We already had a Sokal moment in “data science,” much huger than Sokal, too, called “Landon defeats Roosevelt.”
The basic problems are disturbingly similar to what often takes place today: the data assembled by the Literary Digest, the magazine that ran the survey, was huge, its methodologies were supposedly validated by its success in predicting previous presidential elections, and so forth. The big problem that was neglected was the sampling problem — while the previous data pools used by the magazine in previous elections were reasonable approximations of the electorates in the respective periods, the situations specific to 1936 ensured that the data sampled and the likely electorate were nothing alike. Ironically, a guy with very small sample size, better hunch of what was going on with the changing relationship between the sample and the reality, and who played off of his hunch somewhat “unscientifically” — George Gallup — made his name by predicting the results far more accurately than the Big Data (TM) assembled by Literary Digest.
We don’t seem to have really learned from this. The same problems showed up in 2016, and to a lesser degree, 2012 (Obama’s votes were underpredicted, by a couple of percents, in the polls which should have drawn attention because a small number of Obama voters would switch to Trump four years later. While he was predicted to win, it should have been much closer than it turned out. Rove knew this, and that is why he was apoplectic when the results turned out to be much less of a contest than was expected. But the gullible public decided that Rove was foolish and the “big data” correctly predicted the results — notwithstanding the very significant — especially in retrospect — errors.)

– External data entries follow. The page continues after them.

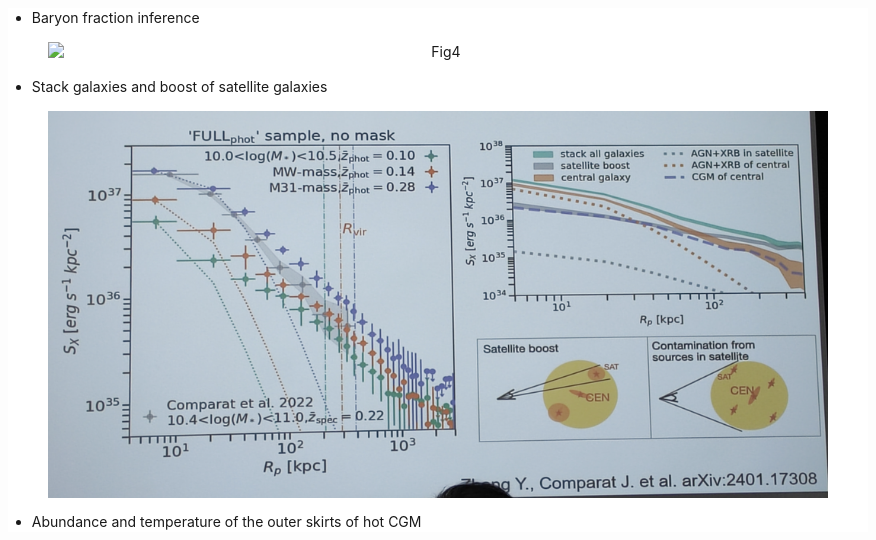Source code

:   </figcaption>
</figure>

* Baryon fraction inference

<figure style="text-align: center;">
  <img src="../Attachments/Colloquium/JMao/jmao4.png" alt="Fig4" style="display: block; margin: 0 auto; width: 120%; height: auto;">
  <figcaption>

  </figcaption>
</figure>

* Stack galaxies and boost of satellite galaxies

<figure style="text-align: center;">
  <img src="../Attachments/Colloquium/JMao/jmao5.png" alt="Fig5" style="display: block; margin: 0 auto; width: 120%; height: auto;">
  <figcaption>

  </figcaption>
</figure>

* Abundance and temperature of the outer skirts of hot CGM

<figure style="text-align: center;">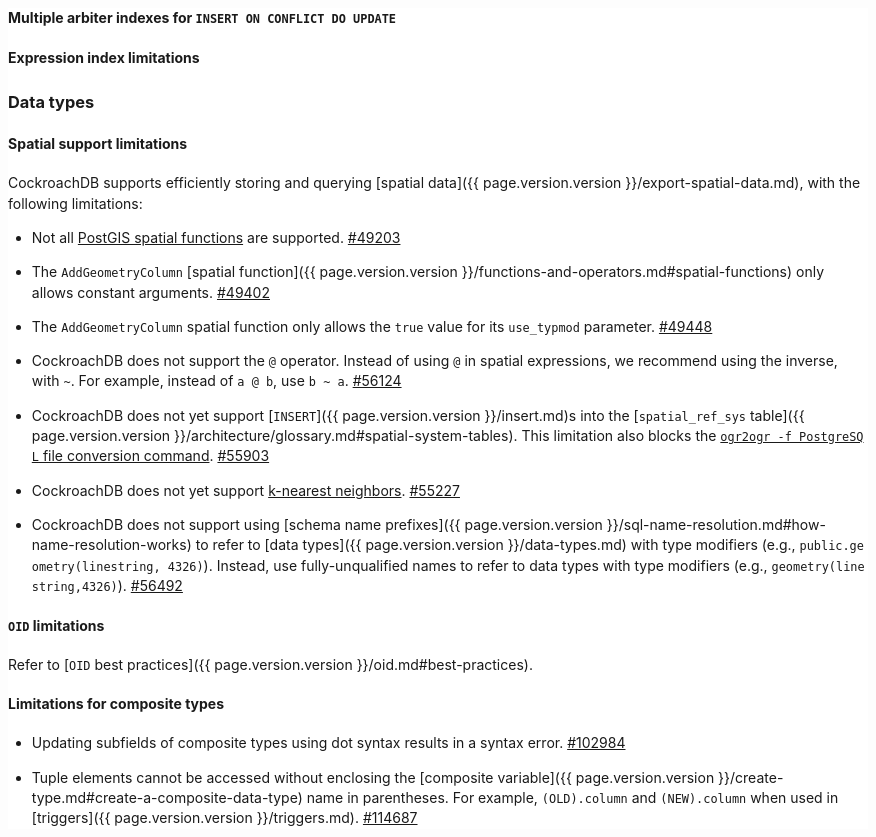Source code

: #### Multiple arbiter indexes for `INSERT ON CONFLICT DO UPDATE`


#### Expression index limitations


### Data types

#### Spatial support limitations

CockroachDB supports efficiently storing and querying [spatial data]({{ page.version.version }}/export-spatial-data.md), with the following limitations:

- Not all [PostGIS spatial functions](https://postgis.net/docs/reference.html) are supported. [#49203](https://github.com/cockroachdb/cockroach/issues/49203)

- The `AddGeometryColumn` [spatial function]({{ page.version.version }}/functions-and-operators.md#spatial-functions) only allows constant arguments. [#49402](https://github.com/cockroachdb/cockroach/issues/49402)

- The `AddGeometryColumn` spatial function only allows the `true` value for its `use_typmod` parameter. [#49448](https://github.com/cockroachdb/cockroach/issues/49448)

- CockroachDB does not support the `@` operator. Instead of using `@` in spatial expressions, we recommend using the inverse, with `~`. For example, instead of `a @ b`, use `b ~ a`. [#56124](https://github.com/cockroachdb/cockroach/issues/56124)

- CockroachDB does not yet support [`INSERT`]({{ page.version.version }}/insert.md)s into the [`spatial_ref_sys` table]({{ page.version.version }}/architecture/glossary.md#spatial-system-tables). This limitation also blocks the [`ogr2ogr -f PostgreSQL` file conversion command](https://gdal.org/programs/ogr2ogr.html#cmdoption-ogr2ogr-f). [#55903](https://github.com/cockroachdb/cockroach/issues/55903)

- CockroachDB does not yet support [k-nearest neighbors](https://wikipedia.org/wiki/K-nearest_neighbors_algorithm). [#55227](https://github.com/cockroachdb/cockroach/issues/55227)

- CockroachDB does not support using [schema name prefixes]({{ page.version.version }}/sql-name-resolution.md#how-name-resolution-works) to refer to [data types]({{ page.version.version }}/data-types.md) with type modifiers (e.g., `public.geometry(linestring, 4326)`). Instead, use fully-unqualified names to refer to data types with type modifiers (e.g., `geometry(linestring,4326)`). [#56492](https://github.com/cockroachdb/cockroach/issues/56492)


#### `OID` limitations

Refer to [`OID` best practices]({{ page.version.version }}/oid.md#best-practices).

#### Limitations for composite types


- Updating subfields of composite types using dot syntax results in a syntax error. [#102984](https://github.com/cockroachdb/cockroach/issues/102984)

- Tuple elements cannot be accessed without enclosing the [composite variable]({{ page.version.version }}/create-type.md#create-a-composite-data-type) name in parentheses. For example, `(OLD).column` and `(NEW).column` when used in [triggers]({{ page.version.version }}/triggers.md). [#114687](https://github.com/cockroachdb/cockroach/issues/114687)
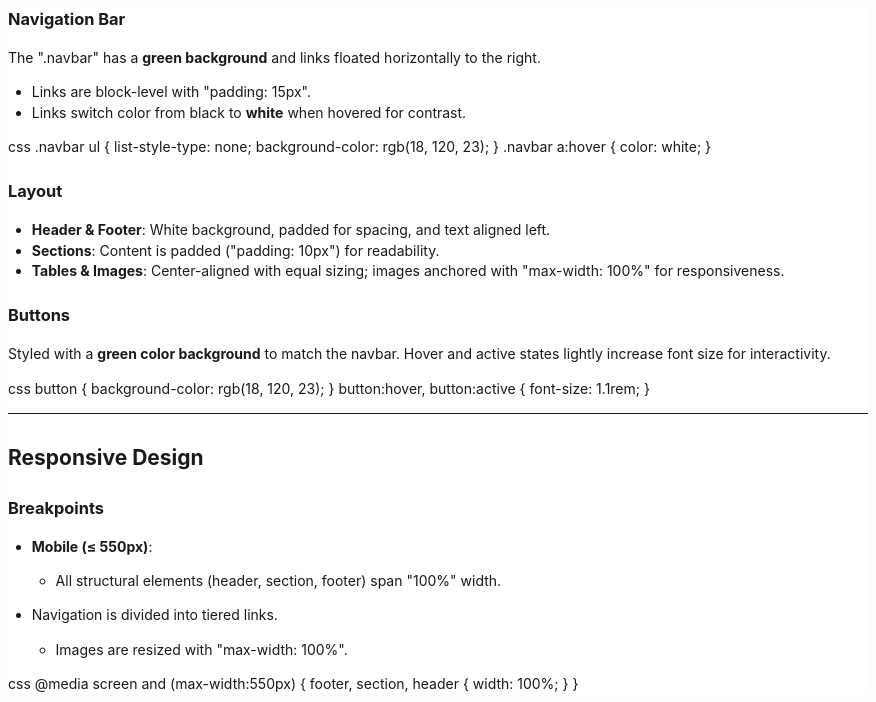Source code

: 
### Navigation Bar

The ".navbar" has a **green background** and links floated horizontally to the right.

* Links are block-level with "padding: 15px".
* Links switch color from black to **white** when hovered for contrast.

css
.navbar ul {
  list-style-type: none;
  background-color: rgb(18, 120, 23);
}
.navbar a:hover {
  color: white;
}


### Layout

* **Header & Footer**: White background, padded for spacing, and text aligned left.
* **Sections**: Content is padded ("padding: 10px") for readability.
* **Tables & Images**: Center-aligned with equal sizing; images anchored with "max-width: 100%" for responsiveness.

### Buttons

Styled with a **green color background** to match the navbar. Hover and active states lightly increase font size for interactivity.

css
button {
  background-color: rgb(18, 120, 23);
}
button:hover, button:active {
  font-size: 1.1rem;
}


---

## Responsive Design

### Breakpoints

* **Mobile (≤ 550px)**:

  * All structural elements (header, section, footer) span "100%" width.
* Navigation is divided into tiered links.
  * Images are resized with "max-width: 100%".

css
@media screen and (max-width:550px) {
  footer, section, header {
    width: 100%;
  }
}
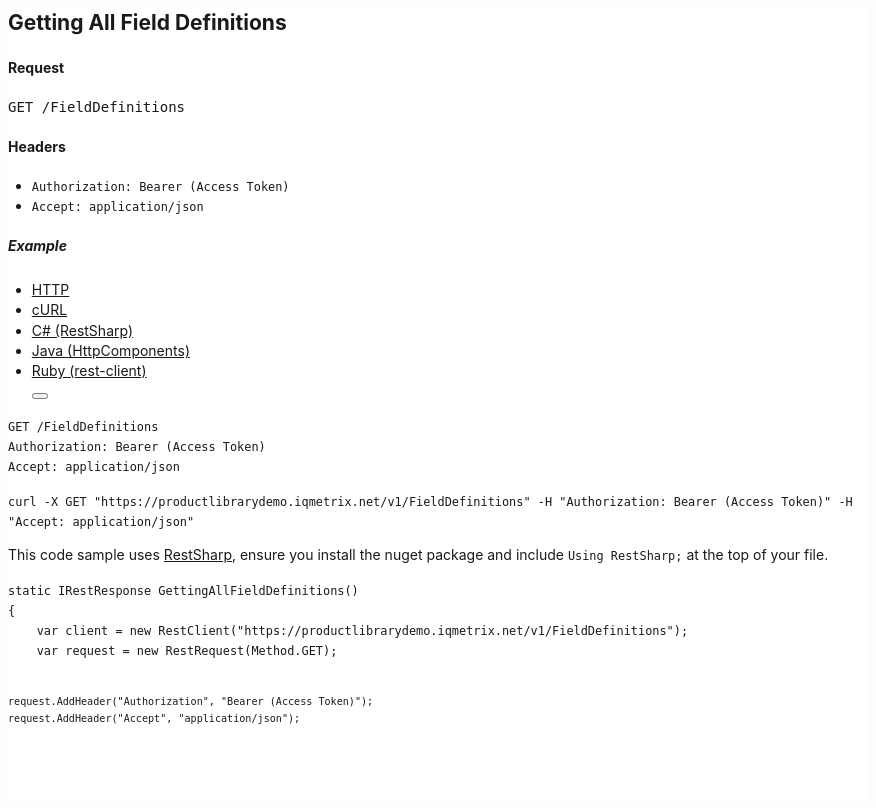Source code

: 

<h2 id='getting-all-field-definitions' class='clickable-header top-level-header'>Getting All Field Definitions</h2>



<h4>Request</h4>

<pre>
GET /FieldDefinitions
</pre>


<h4>Headers</h4>
<ul><li><code>Authorization: Bearer (Access Token)</code></li><li><code>Accept: application/json</code></li></ul>






<h5>Example</h5>

<ul class="nav nav-tabs">
    <li class="active"><a href="#http-getting-all-field-definitions" data-toggle="tab">HTTP</a></li>
    <li><a href="#curl-getting-all-field-definitions" data-toggle="tab">cURL</a></li>
    <li><a href="#csharp-getting-all-field-definitions" data-toggle="tab">C# (RestSharp)</a></li>
    <li><a href="#java-getting-all-field-definitions" data-toggle="tab">Java (HttpComponents)</a></li>
    <li><a href="#ruby-getting-all-field-definitions" data-toggle="tab">Ruby (rest-client)</a></li>
    <button id="copy-getting-all-field-definitions" class="copy-button btn btn-default btn-sm" data-clipboard-action="copy" data-clipboard-target="#http-code-getting-all-field-definitions"><i class="fa fa-clipboard"></i></button>
</ul>
<div class="tab-content"> 
    <div role="tabpanel" class="tab-pane active" id="http-getting-all-field-definitions">
<pre id="http-code-getting-all-field-definitions"><code class="language-http">GET /FieldDefinitions
Authorization: Bearer (Access Token)
Accept: application/json
</code><code class="language-csharp"></code></pre>
    </div>
    <div role="tabpanel" class="tab-pane" id="curl-getting-all-field-definitions">
<pre id="curl-code-getting-all-field-definitions"><code class="language-http">curl -X GET "https://productlibrarydemo.iqmetrix.net/v1/FieldDefinitions" -H "Authorization: Bearer (Access Token)" -H "Accept: application/json"</code></pre>
    </div>
    <div role="tabpanel" class="tab-pane" id="csharp-getting-all-field-definitions">
        This code sample uses <a href="http://restsharp.org/">RestSharp</a>, ensure you install the nuget package and include <code>Using RestSharp;</code> at the top of your file.
<pre id="csharp-code-getting-all-field-definitions"><code class="language-csharp">static IRestResponse GettingAllFieldDefinitions()
{
    var client = new RestClient("https://productlibrarydemo.iqmetrix.net/v1/FieldDefinitions");
    var request = new RestRequest(Method.GET);
     
    request.AddHeader("Authorization", "Bearer (Access Token)"); 
    request.AddHeader("Accept", "application/json"); 
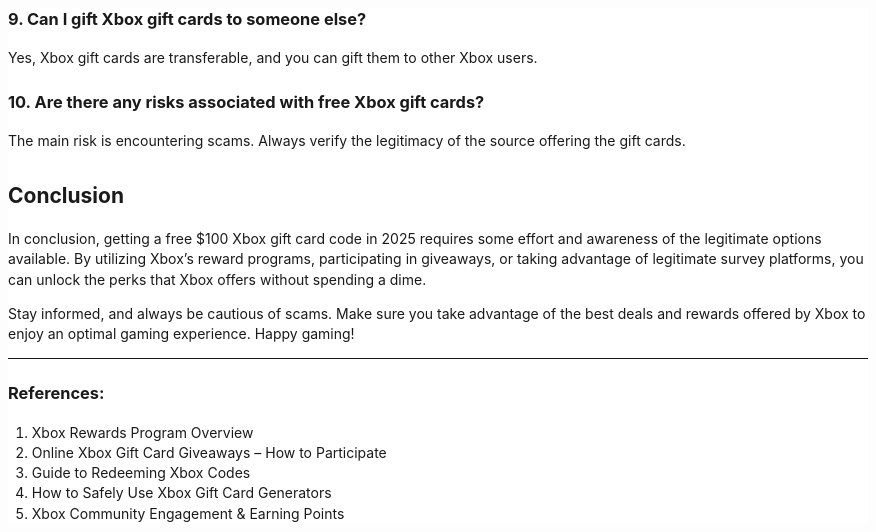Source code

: ### 9. **Can I gift Xbox gift cards to someone else?**
   Yes, Xbox gift cards are transferable, and you can gift them to other Xbox users.

### 10. **Are there any risks associated with free Xbox gift cards?**
   The main risk is encountering scams. Always verify the legitimacy of the source offering the gift cards.

## Conclusion

In conclusion, getting a free $100 Xbox gift card code in 2025 requires some effort and awareness of the legitimate options available. By utilizing Xbox’s reward programs, participating in giveaways, or taking advantage of legitimate survey platforms, you can unlock the perks that Xbox offers without spending a dime.

Stay informed, and always be cautious of scams. Make sure you take advantage of the best deals and rewards offered by Xbox to enjoy an optimal gaming experience. Happy gaming!

---
### References:
1. Xbox Rewards Program Overview
2. Online Xbox Gift Card Giveaways – How to Participate
3. Guide to Redeeming Xbox Codes
4. How to Safely Use Xbox Gift Card Generators
5. Xbox Community Engagement & Earning Points
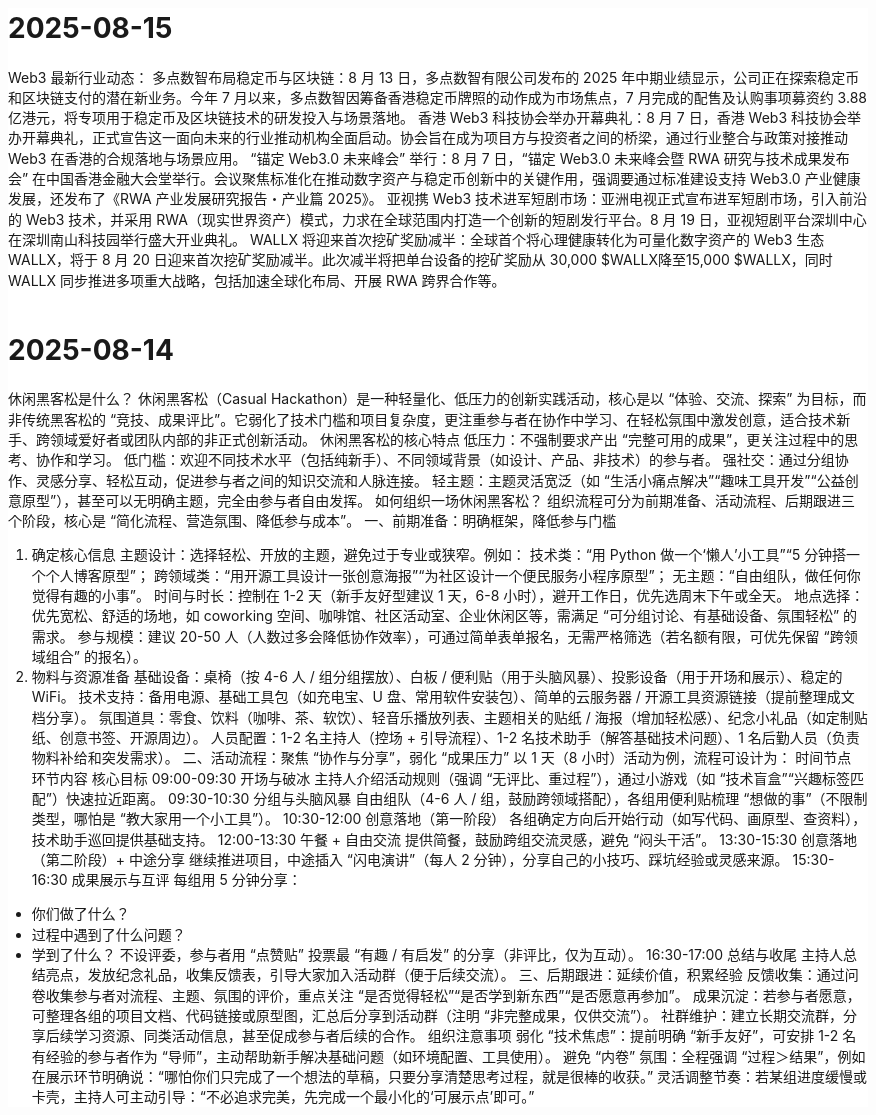 # 2025-08-15

Web3 最新行业动态：
多点数智布局稳定币与区块链：8 月 13 日，多点数智有限公司发布的 2025 年中期业绩显示，公司正在探索稳定币和区块链支付的潜在新业务。今年 7 月以来，多点数智因筹备香港稳定币牌照的动作成为市场焦点，7 月完成的配售及认购事项募资约 3.88 亿港元，将专项用于稳定币及区块链技术的研发投入与场景落地。
香港 Web3 科技协会举办开幕典礼：8 月 7 日，香港 Web3 科技协会举办开幕典礼，正式宣告这一面向未来的行业推动机构全面启动。协会旨在成为项目方与投资者之间的桥梁，通过行业整合与政策对接推动 Web3 在香港的合规落地与场景应用。
“锚定 Web3.0 未来峰会” 举行：8 月 7 日，“锚定 Web3.0 未来峰会暨 RWA 研究与技术成果发布会” 在中国香港金融大会堂举行。会议聚焦标准化在推动数字资产与稳定币创新中的关键作用，强调要通过标准建设支持 Web3.0 产业健康发展，还发布了《RWA 产业发展研究报告・产业篇 2025》。
亚视携 Web3 技术进军短剧市场：亚洲电视正式宣布进军短剧市场，引入前沿的 Web3 技术，并采用 RWA（现实世界资产）模式，力求在全球范围内打造一个创新的短剧发行平台。8 月 19 日，亚视短剧平台深圳中心在深圳南山科技园举行盛大开业典礼。
WALLX 将迎来首次挖矿奖励减半：全球首个将心理健康转化为可量化数字资产的 Web3 生态 WALLX，将于 8 月 20 日迎来首次挖矿奖励减半。此次减半将把单台设备的挖矿奖励从 30,000 $WALLX降至15,000 $WALLX，同时 WALLX 同步推进多项重大战略，包括加速全球化布局、开展 RWA 跨界合作等。

# 2025-08-14

休闲黑客松是什么？
休闲黑客松（Casual Hackathon）是一种轻量化、低压力的创新实践活动，核心是以 “体验、交流、探索” 为目标，而非传统黑客松的 “竞技、成果评比”。它弱化了技术门槛和项目复杂度，更注重参与者在协作中学习、在轻松氛围中激发创意，适合技术新手、跨领域爱好者或团队内部的非正式创新活动。
休闲黑客松的核心特点
低压力：不强制要求产出 “完整可用的成果”，更关注过程中的思考、协作和学习。
低门槛：欢迎不同技术水平（包括纯新手）、不同领域背景（如设计、产品、非技术）的参与者。
强社交：通过分组协作、灵感分享、轻松互动，促进参与者之间的知识交流和人脉连接。
轻主题：主题灵活宽泛（如 “生活小痛点解决”“趣味工具开发”“公益创意原型”），甚至可以无明确主题，完全由参与者自由发挥。
如何组织一场休闲黑客松？
组织流程可分为前期准备、活动流程、后期跟进三个阶段，核心是 “简化流程、营造氛围、降低参与成本”。
一、前期准备：明确框架，降低参与门槛
1. 确定核心信息
主题设计：选择轻松、开放的主题，避免过于专业或狭窄。例如：
技术类：“用 Python 做一个‘懒人’小工具”“5 分钟搭一个个人博客原型”；
跨领域类：“用开源工具设计一张创意海报”“为社区设计一个便民服务小程序原型”；
无主题：“自由组队，做任何你觉得有趣的小事”。
时间与时长：控制在 1-2 天（新手友好型建议 1 天，6-8 小时），避开工作日，优先选周末下午或全天。
地点选择：优先宽松、舒适的场地，如 coworking 空间、咖啡馆、社区活动室、企业休闲区等，需满足 “可分组讨论、有基础设备、氛围轻松” 的需求。
参与规模：建议 20-50 人（人数过多会降低协作效率），可通过简单表单报名，无需严格筛选（若名额有限，可优先保留 “跨领域组合” 的报名）。
2. 物料与资源准备
基础设备：桌椅（按 4-6 人 / 组分组摆放）、白板 / 便利贴（用于头脑风暴）、投影设备（用于开场和展示）、稳定的 WiFi。
技术支持：备用电源、基础工具包（如充电宝、U 盘、常用软件安装包）、简单的云服务器 / 开源工具资源链接（提前整理成文档分享）。
氛围道具：零食、饮料（咖啡、茶、软饮）、轻音乐播放列表、主题相关的贴纸 / 海报（增加轻松感）、纪念小礼品（如定制贴纸、创意书签、开源周边）。
人员配置：1-2 名主持人（控场 + 引导流程）、1-2 名技术助手（解答基础技术问题）、1 名后勤人员（负责物料补给和突发需求）。
二、活动流程：聚焦 “协作与分享”，弱化 “成果压力”
以 1 天（8 小时）活动为例，流程可设计为：
时间节点	环节内容	核心目标
09:00-09:30	开场与破冰	主持人介绍活动规则（强调 “无评比、重过程”），通过小游戏（如 “技术盲盒”“兴趣标签匹配”）快速拉近距离。
09:30-10:30	分组与头脑风暴	自由组队（4-6 人 / 组，鼓励跨领域搭配），各组用便利贴梳理 “想做的事”（不限制类型，哪怕是 “教大家用一个小工具”）。
10:30-12:00	创意落地（第一阶段）	各组确定方向后开始行动（如写代码、画原型、查资料），技术助手巡回提供基础支持。
12:00-13:30	午餐 + 自由交流	提供简餐，鼓励跨组交流灵感，避免 “闷头干活”。
13:30-15:30	创意落地（第二阶段）+ 中途分享	继续推进项目，中途插入 “闪电演讲”（每人 2 分钟），分享自己的小技巧、踩坑经验或灵感来源。
15:30-16:30	成果展示与互评	每组用 5 分钟分享：
- 你们做了什么？
- 过程中遇到了什么问题？
- 学到了什么？
不设评委，参与者用 “点赞贴” 投票最 “有趣 / 有启发” 的分享（非评比，仅为互动）。
16:30-17:00	总结与收尾	主持人总结亮点，发放纪念礼品，收集反馈表，引导大家加入活动群（便于后续交流）。
三、后期跟进：延续价值，积累经验
反馈收集：通过问卷收集参与者对流程、主题、氛围的评价，重点关注 “是否觉得轻松”“是否学到新东西”“是否愿意再参加”。
成果沉淀：若参与者愿意，可整理各组的项目文档、代码链接或原型图，汇总后分享到活动群（注明 “非完整成果，仅供交流”）。
社群维护：建立长期交流群，分享后续学习资源、同类活动信息，甚至促成参与者后续的合作。
组织注意事项
弱化 “技术焦虑”：提前明确 “新手友好”，可安排 1-2 名有经验的参与者作为 “导师”，主动帮助新手解决基础问题（如环境配置、工具使用）。
避免 “内卷” 氛围：全程强调 “过程＞结果”，例如在展示环节明确说：“哪怕你们只完成了一个想法的草稿，只要分享清楚思考过程，就是很棒的收获。”
灵活调整节奏：若某组进度缓慢或卡壳，主持人可主动引导：“不必追求完美，先完成一个最小化的‘可展示点’即可。”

The real benefit from data is not that it helps confirm what we think about the reality, but the different ways that our preconceptions are wrong. The more learned we are, the subtler the ways we are wrong are — but they also provide clues as to how our present thinking might be wrong in a much bigger, spectacular fashion in the future when things change. But this is often lost in the triumphal talk about how data is changing the world.